YERINGTON - Lyon County justices of the peace will receive a requested pay increase but not as quickly as some had wanted.
Lyon County commissioners last week increased by $2,000 the base pay for the four justices. That the raise will not become effective until Jan. 1, 2001, did not make Dayton Justice of the Peace Ed Johnson particularly happy. Johnson is not seeking reelection and will retire December 31 of this year.
"I personally would like to see it be effective July 1, 2000, so I am not pleased with the date. Everything else is calculated July 1, including the annual 2 per cent longevity benefit," Johnson said. "But I am pleased it went the way we requested. The last increase was in 1989-90. We were trying to be as reasonable as we could. This puts us more in line with other elected officials."
By state statute, local governing entities set the salaries for justices of the peace. Salaries of all other elected officials are set by the Legislature.
The justices are paid based on the number of days they work each week. The increases raised the base figure to $12,000.
Johnson, for example, works five days a week and would have had a base salary of $60,000. Fernley's Steve Lehman works four days as a justice, so his base salary will be $48,000. Mason Valley's Dennis Milligan works three days and will receive $36,000 and Smith Valley justice Fran White will make $24,000 for her two days in court.
Judges also receive an annual 2 per cent longevity benefits and county cost of living increases. Lehman receives additional compensation as county juvenile master, and White also serves as Yerington's justice of the peace.
All four justice positions are up for election this year.
Commissioners will move forward with renovation and expansion plans for the four court facilities beginning with Fernley Justice Court. The Fernley project will include a building expansion to accommodate the district attorney, juvenile probation officer and juvenile master at an estimated cost of about $280,000.
County Manager Stephen Snyder said funding for the projects would be divided equally between the County Administrative Assessment Fund and local justice court Administrative Assessment funds.
"We will go ahead and put together the Fernley plans. Once we get an estimate we will come back for board approval. We will start developing concept plans for Dayton and Smith Valley and as funds become available we will then move forward with those projects," he said.
Snyder said the county is anticipating that upon completion of the new county office building adjacent to the current courthouse complex in Yerington, Juvenile Probation will move out of the current law enforcement complex on Nevin Way and into the new facility, opening up additional space for Mason Valley Justice Court expansion at the Nevin Way site.
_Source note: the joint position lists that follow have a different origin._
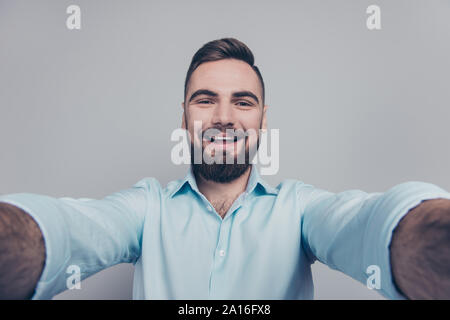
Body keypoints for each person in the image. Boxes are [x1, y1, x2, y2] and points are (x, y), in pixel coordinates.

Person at [1, 38, 449, 300]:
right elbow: (73, 227)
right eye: (205, 99)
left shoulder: (300, 209)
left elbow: (365, 225)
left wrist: (433, 239)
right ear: (184, 120)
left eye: (243, 101)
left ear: (262, 121)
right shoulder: (146, 209)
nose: (224, 117)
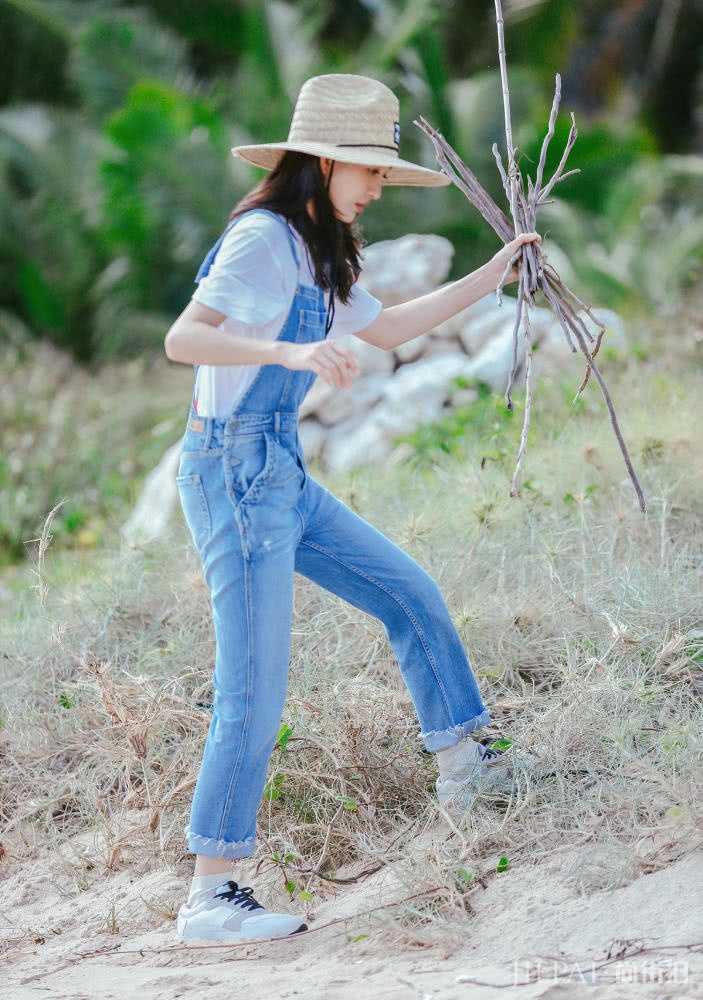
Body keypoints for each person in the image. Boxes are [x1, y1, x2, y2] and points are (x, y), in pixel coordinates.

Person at [164, 73, 540, 944]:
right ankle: (210, 897)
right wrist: (290, 354)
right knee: (251, 691)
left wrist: (495, 271)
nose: (376, 187)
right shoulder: (261, 238)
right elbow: (186, 339)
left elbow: (387, 330)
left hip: (279, 472)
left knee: (407, 592)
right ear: (324, 161)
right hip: (233, 473)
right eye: (369, 170)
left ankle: (466, 768)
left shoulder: (316, 248)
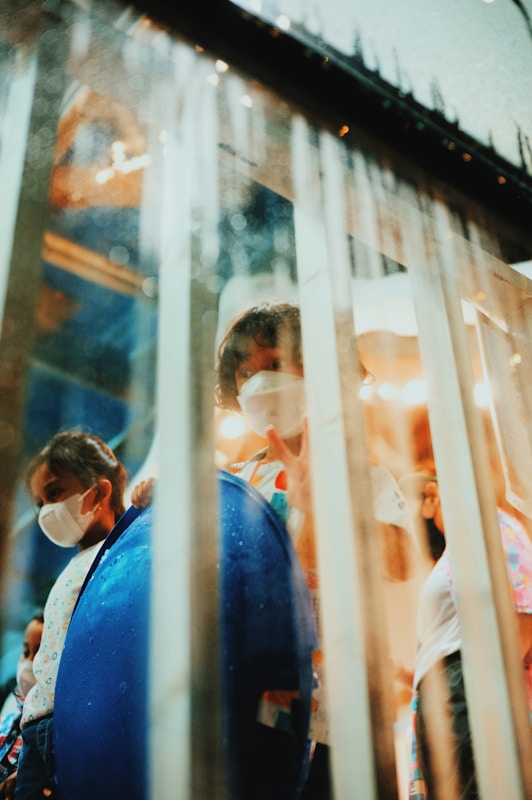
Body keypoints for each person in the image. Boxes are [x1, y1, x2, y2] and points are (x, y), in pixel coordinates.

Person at [215, 299, 419, 798]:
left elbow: (397, 558)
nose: (258, 382)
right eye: (245, 371)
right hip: (240, 701)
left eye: (276, 363)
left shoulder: (357, 470)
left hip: (330, 713)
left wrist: (327, 505)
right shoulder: (233, 483)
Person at [400, 474, 532, 800]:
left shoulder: (486, 527)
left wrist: (488, 698)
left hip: (465, 694)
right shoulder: (458, 548)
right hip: (452, 696)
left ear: (431, 496)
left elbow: (525, 610)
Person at [14, 431, 127, 800]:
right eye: (40, 501)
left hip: (69, 725)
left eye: (55, 492)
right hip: (38, 725)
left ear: (99, 490)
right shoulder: (75, 566)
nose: (46, 509)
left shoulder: (121, 554)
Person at [0, 613, 44, 800]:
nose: (28, 663)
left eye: (41, 653)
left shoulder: (50, 724)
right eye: (26, 653)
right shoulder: (12, 708)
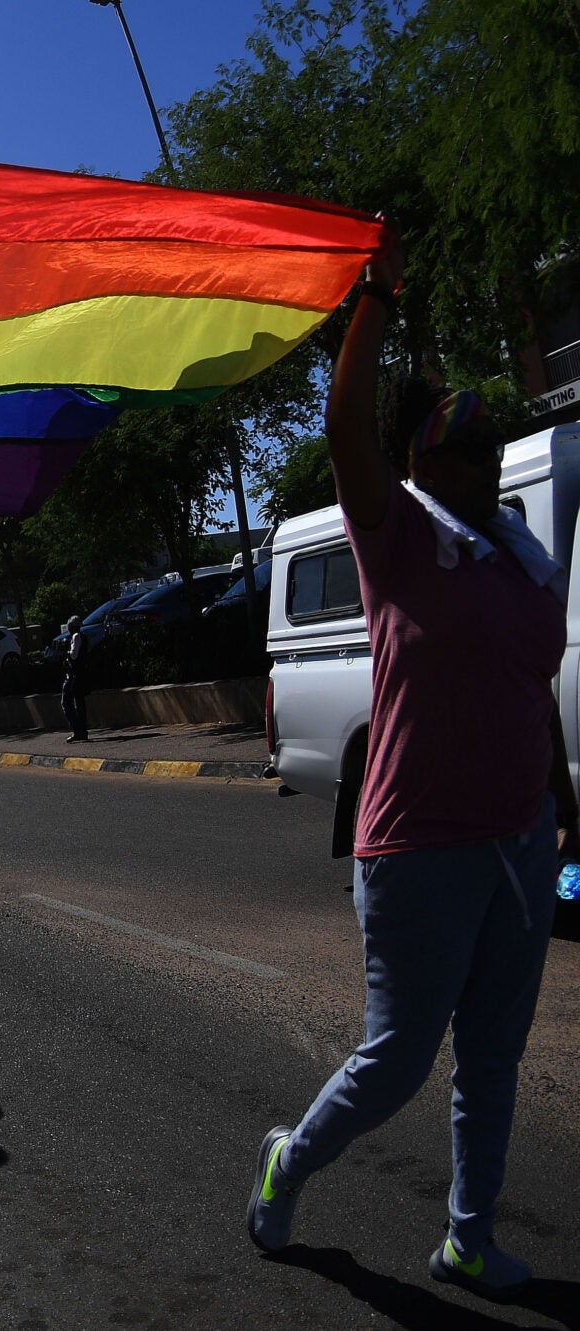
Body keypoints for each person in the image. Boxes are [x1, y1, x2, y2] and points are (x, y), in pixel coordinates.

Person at [244, 246, 571, 1299]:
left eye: (490, 441)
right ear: (424, 463)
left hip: (520, 839)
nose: (485, 455)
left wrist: (563, 810)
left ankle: (468, 1237)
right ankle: (289, 1159)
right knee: (397, 1058)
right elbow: (345, 428)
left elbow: (531, 687)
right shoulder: (398, 538)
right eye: (463, 444)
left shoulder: (519, 556)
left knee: (493, 1056)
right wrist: (376, 302)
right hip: (419, 845)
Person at [59, 617, 91, 744]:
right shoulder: (83, 637)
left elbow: (73, 655)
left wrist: (65, 650)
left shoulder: (76, 637)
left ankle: (77, 730)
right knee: (79, 703)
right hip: (80, 674)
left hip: (74, 675)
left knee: (66, 702)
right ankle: (82, 730)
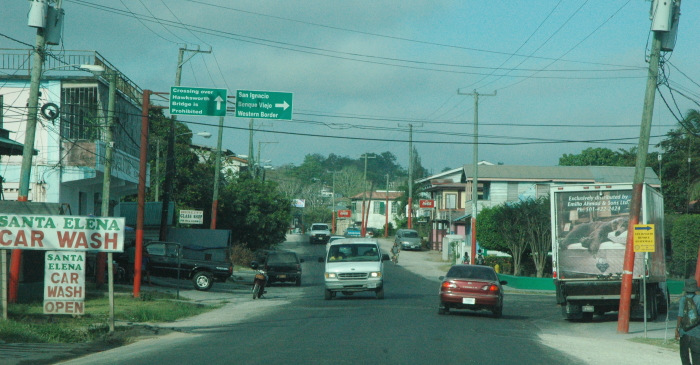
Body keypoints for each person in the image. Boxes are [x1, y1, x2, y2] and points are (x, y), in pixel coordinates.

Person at [678, 278, 700, 365]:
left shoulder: (683, 299)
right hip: (697, 333)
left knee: (684, 356)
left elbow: (680, 316)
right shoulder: (699, 299)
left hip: (684, 332)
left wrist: (677, 329)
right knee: (697, 357)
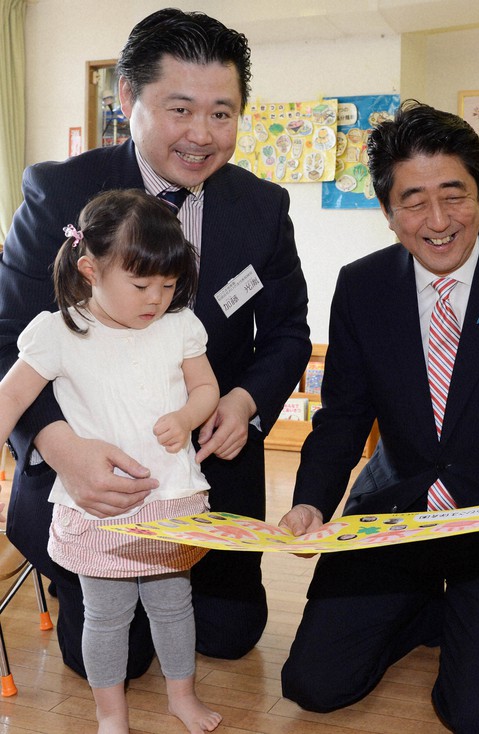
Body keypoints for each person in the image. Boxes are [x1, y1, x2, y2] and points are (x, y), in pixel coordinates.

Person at [0, 9, 311, 680]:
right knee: (115, 659)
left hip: (204, 467)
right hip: (91, 477)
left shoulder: (262, 208)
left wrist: (243, 401)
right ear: (127, 99)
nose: (202, 135)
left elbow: (288, 331)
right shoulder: (60, 193)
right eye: (180, 109)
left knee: (231, 637)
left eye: (222, 113)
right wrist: (60, 448)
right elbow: (7, 341)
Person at [279, 100, 479, 733]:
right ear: (388, 210)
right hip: (399, 510)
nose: (438, 220)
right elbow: (342, 415)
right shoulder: (362, 286)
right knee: (313, 685)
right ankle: (423, 605)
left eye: (455, 195)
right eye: (414, 201)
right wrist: (311, 501)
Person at [4, 189, 221, 733]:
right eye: (142, 284)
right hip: (102, 508)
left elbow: (207, 388)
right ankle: (111, 715)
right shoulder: (59, 331)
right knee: (105, 616)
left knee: (174, 606)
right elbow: (10, 396)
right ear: (90, 269)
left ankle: (181, 696)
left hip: (170, 496)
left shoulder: (178, 326)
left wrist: (189, 416)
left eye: (168, 285)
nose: (156, 298)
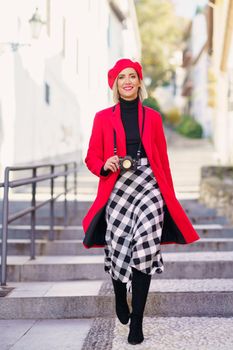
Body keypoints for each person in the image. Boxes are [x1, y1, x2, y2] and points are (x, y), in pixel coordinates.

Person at [82, 58, 200, 345]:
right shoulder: (102, 117)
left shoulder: (154, 118)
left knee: (145, 248)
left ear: (139, 81)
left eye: (132, 76)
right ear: (115, 83)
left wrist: (167, 195)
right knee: (118, 245)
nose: (127, 81)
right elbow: (91, 157)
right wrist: (104, 164)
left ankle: (137, 323)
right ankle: (121, 297)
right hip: (117, 186)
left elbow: (162, 159)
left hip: (148, 185)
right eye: (122, 77)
Judge Johnson said tentative plans for the Dayton court include adding to the north side of the historic Bluestone Building into the current parking lot, including the digging of a basement.
"We would like to use the basement for storage and the upper level for additional office space. The courtroom would stay the same," Johnson explained.
He said they would like to keep the appearance of the new addition as historical accurate as possible. Additional land would be acquired to provide for the lost parking area.